I my experience, if you encounter any issues with this entire tutorial, it will be with getting the SDK installed and connecting to your instance. For example, you may notice that the installation fails with the following error

ERROR: Failed to fetch component listing from server. Check your network settings and try again

This error has to do with the the IPv6 settings on your computer preventing you from being able to connect with a google server to download the SDK command line tools

If you encounter this error, this fix is simple. Begin by temporarily turning off IPv6 support for either Wi-Fi or Ethernet, depending on which one you are using to connect to the internet. If you’re using a Wi-Fi connection, then you would turn-off with:

networksetup -setv6off Wi-Fi #if you're using ethernet, replace 'Wi-Fi' with 'Ethernet' in this line

Now reattempt the installation as you did above

curl | bash

Once you have Google Cloud SDK installed, be sure to turn the IPv6 back on

networksetup -setv6automatic Wi-Fi

Now we’ll connect to the instance from within our Terminal.

gcloud compute ssh instance-1 #if your instance is not called 'instance-1', be sure to modify this line accordingly
#Be patient here, as this may take a moment to connect.

If the above command failed with an authentication error, it’s because this is the first time you’ve run SDK and it isn’t sure that you should have access to your google account from the terminal.
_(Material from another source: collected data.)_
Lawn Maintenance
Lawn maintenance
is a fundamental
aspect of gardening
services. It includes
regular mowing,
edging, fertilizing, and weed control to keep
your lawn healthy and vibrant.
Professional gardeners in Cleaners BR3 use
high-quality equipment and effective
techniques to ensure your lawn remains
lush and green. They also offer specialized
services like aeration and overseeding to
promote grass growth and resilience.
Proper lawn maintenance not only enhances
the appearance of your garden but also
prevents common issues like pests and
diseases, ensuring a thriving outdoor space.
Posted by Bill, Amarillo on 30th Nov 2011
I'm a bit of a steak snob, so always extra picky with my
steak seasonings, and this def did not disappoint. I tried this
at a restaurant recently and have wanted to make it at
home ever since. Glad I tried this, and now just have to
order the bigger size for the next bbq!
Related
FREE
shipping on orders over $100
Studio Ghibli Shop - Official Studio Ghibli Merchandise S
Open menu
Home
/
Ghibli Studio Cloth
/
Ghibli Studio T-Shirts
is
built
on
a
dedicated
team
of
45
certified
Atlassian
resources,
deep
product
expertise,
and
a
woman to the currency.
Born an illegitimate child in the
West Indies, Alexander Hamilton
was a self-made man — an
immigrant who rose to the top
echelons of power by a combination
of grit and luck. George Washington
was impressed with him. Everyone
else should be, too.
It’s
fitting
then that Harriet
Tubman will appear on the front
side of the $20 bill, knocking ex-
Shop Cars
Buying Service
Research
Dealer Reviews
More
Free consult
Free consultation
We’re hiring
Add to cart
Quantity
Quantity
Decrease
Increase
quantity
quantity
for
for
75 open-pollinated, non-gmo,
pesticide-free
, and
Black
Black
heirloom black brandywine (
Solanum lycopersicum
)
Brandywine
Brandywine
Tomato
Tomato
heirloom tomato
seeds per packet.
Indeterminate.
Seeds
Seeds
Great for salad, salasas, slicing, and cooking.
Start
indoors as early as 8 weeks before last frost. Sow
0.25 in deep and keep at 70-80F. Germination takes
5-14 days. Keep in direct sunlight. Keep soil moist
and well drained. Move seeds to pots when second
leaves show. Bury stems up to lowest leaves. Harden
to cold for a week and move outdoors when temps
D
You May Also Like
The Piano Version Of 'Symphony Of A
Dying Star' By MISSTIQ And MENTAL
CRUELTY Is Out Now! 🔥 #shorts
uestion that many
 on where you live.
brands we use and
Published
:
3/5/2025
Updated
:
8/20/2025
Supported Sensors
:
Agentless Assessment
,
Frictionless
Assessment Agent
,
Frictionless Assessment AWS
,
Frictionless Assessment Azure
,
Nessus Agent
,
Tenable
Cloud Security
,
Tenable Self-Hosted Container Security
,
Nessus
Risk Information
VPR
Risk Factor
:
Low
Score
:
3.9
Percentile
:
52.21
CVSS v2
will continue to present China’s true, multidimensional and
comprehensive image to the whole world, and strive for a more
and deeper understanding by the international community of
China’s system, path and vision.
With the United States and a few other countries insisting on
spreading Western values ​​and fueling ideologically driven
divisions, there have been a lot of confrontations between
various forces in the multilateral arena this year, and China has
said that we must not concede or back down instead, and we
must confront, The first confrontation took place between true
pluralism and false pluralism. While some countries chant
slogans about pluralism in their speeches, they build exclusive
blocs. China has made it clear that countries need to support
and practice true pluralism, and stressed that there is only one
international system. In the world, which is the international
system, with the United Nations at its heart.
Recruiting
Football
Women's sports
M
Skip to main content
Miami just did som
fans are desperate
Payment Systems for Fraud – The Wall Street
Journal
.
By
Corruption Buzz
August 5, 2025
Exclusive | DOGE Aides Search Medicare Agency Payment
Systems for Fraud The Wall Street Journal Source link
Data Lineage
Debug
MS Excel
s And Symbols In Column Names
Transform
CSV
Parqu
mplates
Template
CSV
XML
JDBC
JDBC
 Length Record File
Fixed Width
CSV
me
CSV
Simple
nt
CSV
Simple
Take a moment to authenticate

gcloud auth login
#this will open a browser window for you to select and sign-in to your google account
#after doing this, return to your terminal window and you should be good to go
#if this doesn't work, you may need to go though the gcloud initialization process by executing 'gcloud init'
#either way, once you have authenticated your account you will need to reattempt connecting with 'gcloud compute ssh instance-1'

transfer data to glcoud

In this part of the workshop you’ll learn all the point-and-click steps to connect to your gcloud instance via SFTP using the FileZilla program.

It is important to keep our file system organized by project. To do this, we’ll use FileZilla to create a new folder in your home directory called ‘deadmice’, which will be our project folder for today. Open this folder (double click) and create a subfolder called ‘data_files’. Your project folder can be named anything, but each project folder must have a ‘data_files’ subfolder where all raw data input files should be stored.

With these folders in place, use FileZilla to drag-and-drop all the fastq files you downloaded for the workshop into the ‘data_files’ folder.

fetch your reference files

We have bundled a number of commands for getting reference files into a shell script that you can download here. We’ll discuss the content of this file during the workshop.

Use FileZilla to drag-and-drop this shell script into your home directory on gcloud.

Now run the shell script

cd ~

Run Sunbeam

Run sunbeam (this will take about 1hr to complete)

cd ~/sunbeam-master
snakemake --configfile deadmice-config.yml --cores 8

Interpreting your results

Running Sunbeam will produce a third subdirectory for the output files (“sunbeam_output”).